2. Vanguard Total Bond Market ETF
The Vanguard Total Bond Market ETF (BND -0.30%) became the first of its class to reach $100 billion in assets under management. That was propelled by $16.2 billion of net inflows from investors this year.
The bond market has rallied into the end of the year, as positive economic data and comments from the Federal Reserve indicate we should see meaningful rate cuts in 2024. As interest rates go down, bond prices go up. And even the expectation of interest rate cuts from the Fed will send current bond yields lower.
The Vanguard Total Bond Market ETF tracks the Bloomberg U.S. Aggregate Bond Index. The index tracks intermediate-term investment-grade debt, including corporate bonds, government bonds, mortgage-backed securities, and asset-backed securities. That gives investors broad exposure to the bond market.
That said, investors looking to diversify their stock holdings with bonds may find the heavy weighting of corporate bonds is much more correlated with their stocks than they'd prefer. That's one reason many investors opted to buy another Vanguard bond ETF.

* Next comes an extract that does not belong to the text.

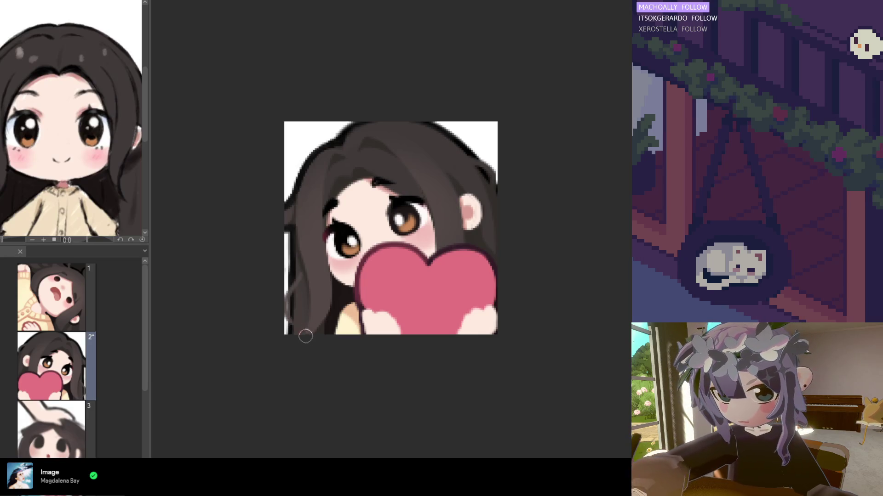
Step: Zoom out, unflip the view to its original orientation, and paint a dark stroke under the ear
key("ctrl+minus")
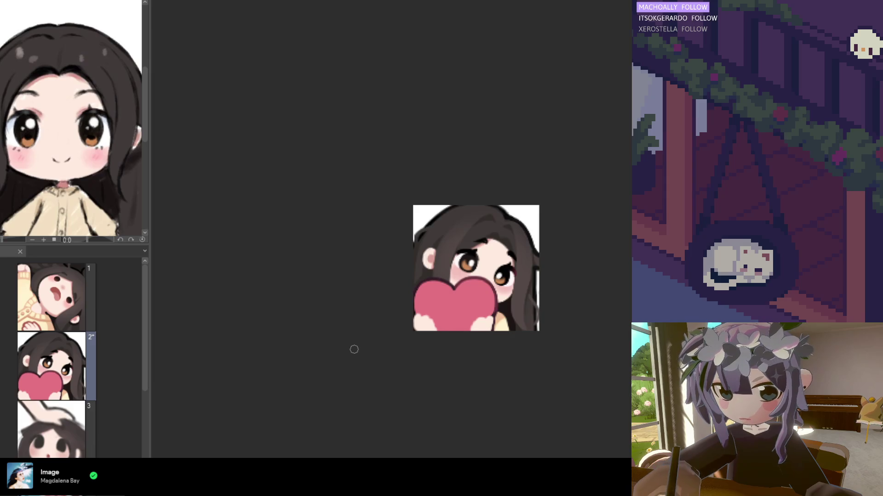
key("h")
scroll(500, 287, "up", 3)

3. Vanguard Intermediate-Term Treasury ETF
The Vanguard Intermediate-Term Treasury ETF (VGIT -0.20%) didn't see quite as much investor interest as Vanguard's biggest bond index fund. Investors added $7.5 billion to the fund in 2023. But what makes that particularly notable is that the ETF only has $21.1 billion in assets under management -- about one-fifth of the Total Bond Market ETF.

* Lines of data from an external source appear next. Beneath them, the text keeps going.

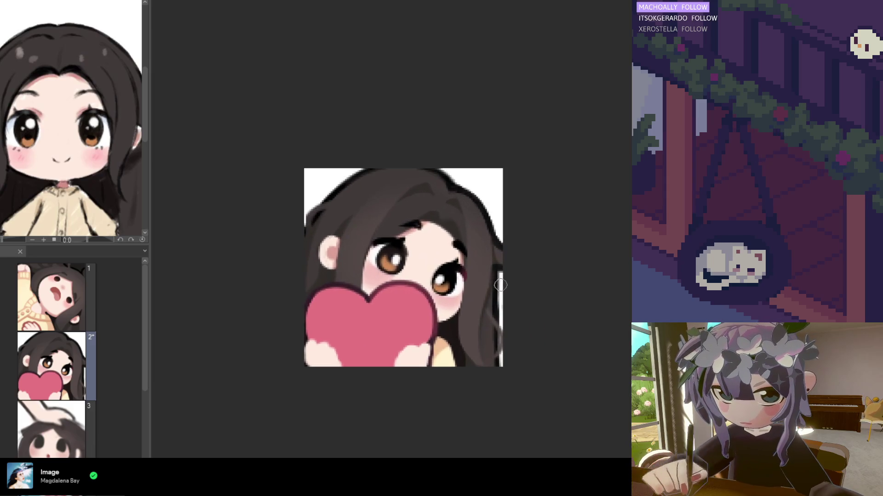
left_click_drag(345, 223, 340, 288)
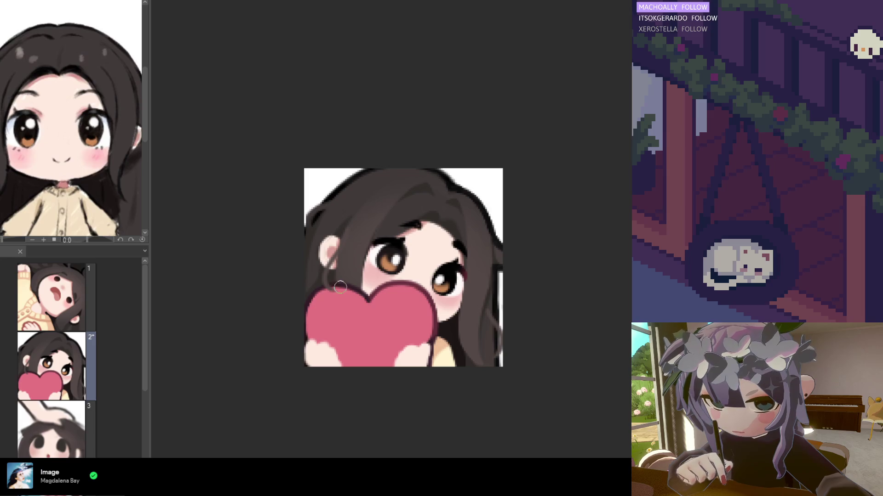
Step: Undo the dark hair stroke painted under the ear
key("ctrl+z")
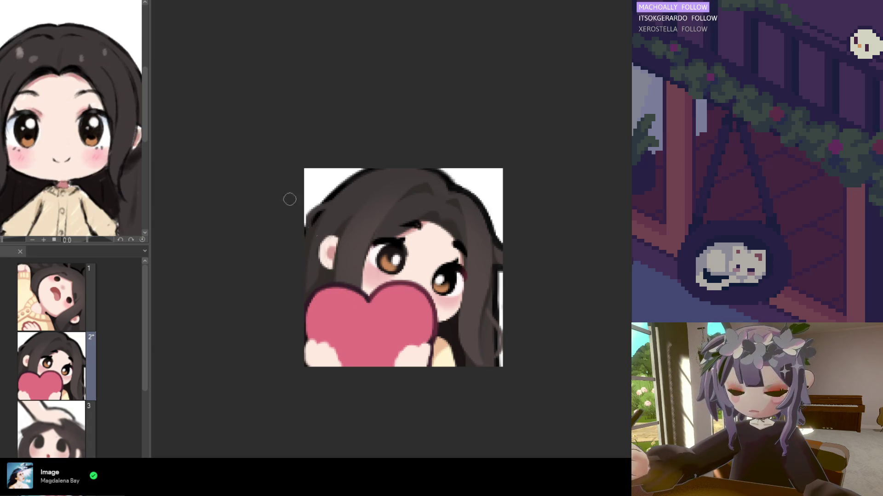
Step: Zoom in and eyedrop a colour from the hair's edge in the artwork
scroll(367, 312, "down", 3)
scroll(361, 276, "up", 1)
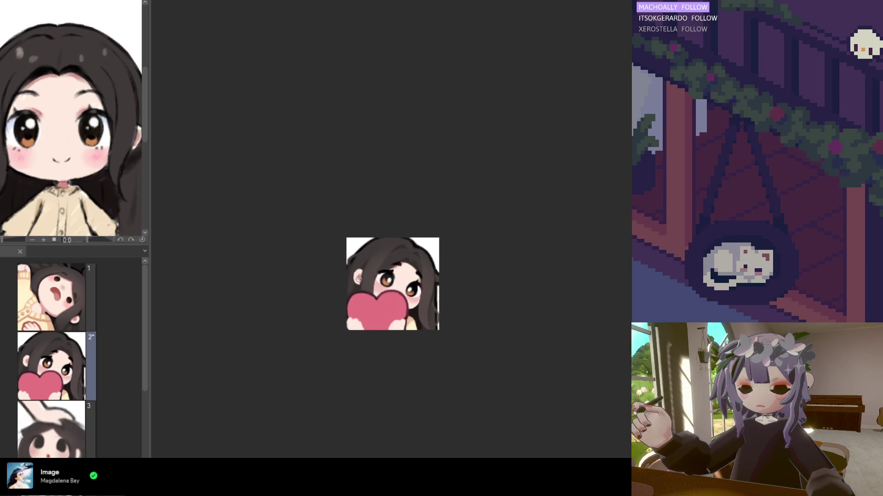
scroll(361, 276, "up", 1)
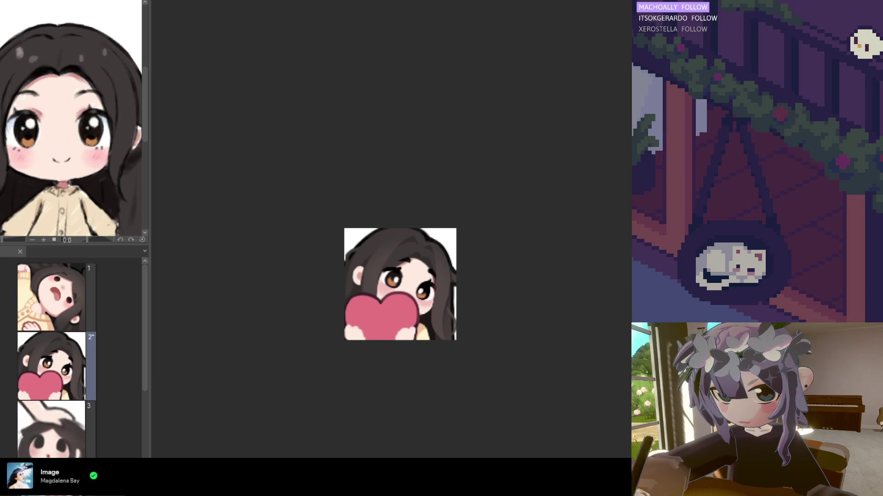
scroll(440, 305, "up", 1)
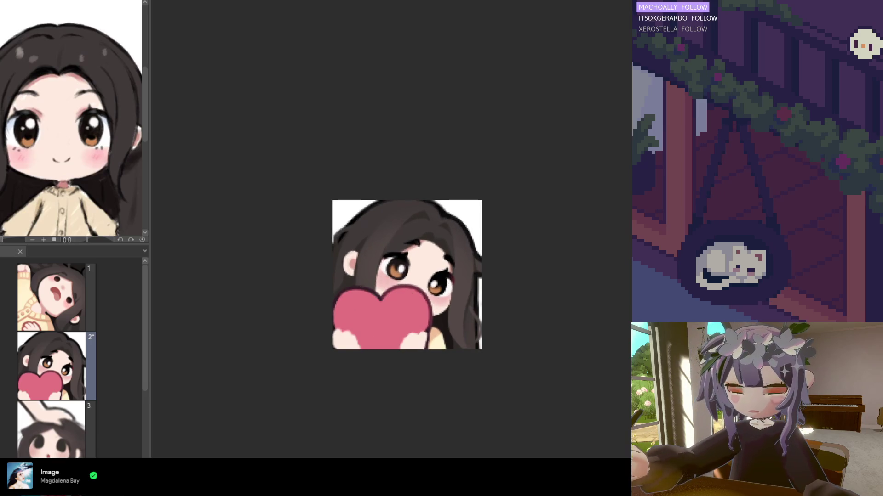
scroll(533, 289, "up", 1)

As the name implies, the Vanguard Intermediate-Term Treasury ETF invests in intermediate-term Treasury bonds maturing in three to 10 years. Treasuries don't offer yields quite as high as corporate bonds, which explains why the ETF's yield is slightly lower. In return, however, investors will find that Treasury prices are historically less correlated with stock price movements. That can be much more important for overall portfolio returns than a few basis points of additional yield.
Treasuries are typically seen as a safe haven for investors amid economic uncertainty. That can help protect a portfolio against a recession, as the debt is backed by the U.S. government. Bonds backed by a corporation can easily become worthless if the company goes bankrupt. Amid the current economic environment, it's no surprise investors are piling into Treasuries.
Even if you don't think we're headed for a recession in 2024, the Vanguard Intermediate-Term Treasury ETF is a smart way to diversify your stock portfolio while Treasury yields remain high.
But I'd still add one more ETF to the bunch.
The one Vanguard ETF worth adding for 2024
While a portfolio consisting of a large-cap fund like the Vanguard 500 and a Treasury bond fund like the Intermediate-Term Treasury ETF is a good start, you may also want exposure to a sector of the market that went unloved in 2023.
Small-cap value stocks have historically outperformed large-cap stocks in the long run. However, very few investors saw much reason to invest in a small-cap value fund like the Vanguard Small-Cap Value ETF (VBR -0.30%) in 2023.
There are valid reasons for that. Economic uncertainty isn't kind to small companies. The same factor that drove investors to Treasuries in 2023 is the same reason they fled small caps. If we enter a recession, small-cap stocks are far less likely to survive than a company that's made it into the S&P 500.
Another reason small-caps underperformed this year is that they're far more susceptible to interest rates. The reason is twofold. First, many small-cap stocks fund their growth through debt. If interest rates climb, their interest expense climbs, and their earnings power goes down. The second is that when interest rates climb, the present value of future earnings goes down due to investors using a higher discount rate.
But the tide is turning. Investors are increasingly confident that interest rates will come down relatively quickly in 2024. And small-cap stocks have performed extremely well in the recent market rally driven by that optimism. Still, it's not too late to add small-cap stocks to your portfolio.
Adding the Vanguard Small-Cap Value ETF to your portfolio for 2024 is one of my favorite ways to diversify a basic ETF portfolio.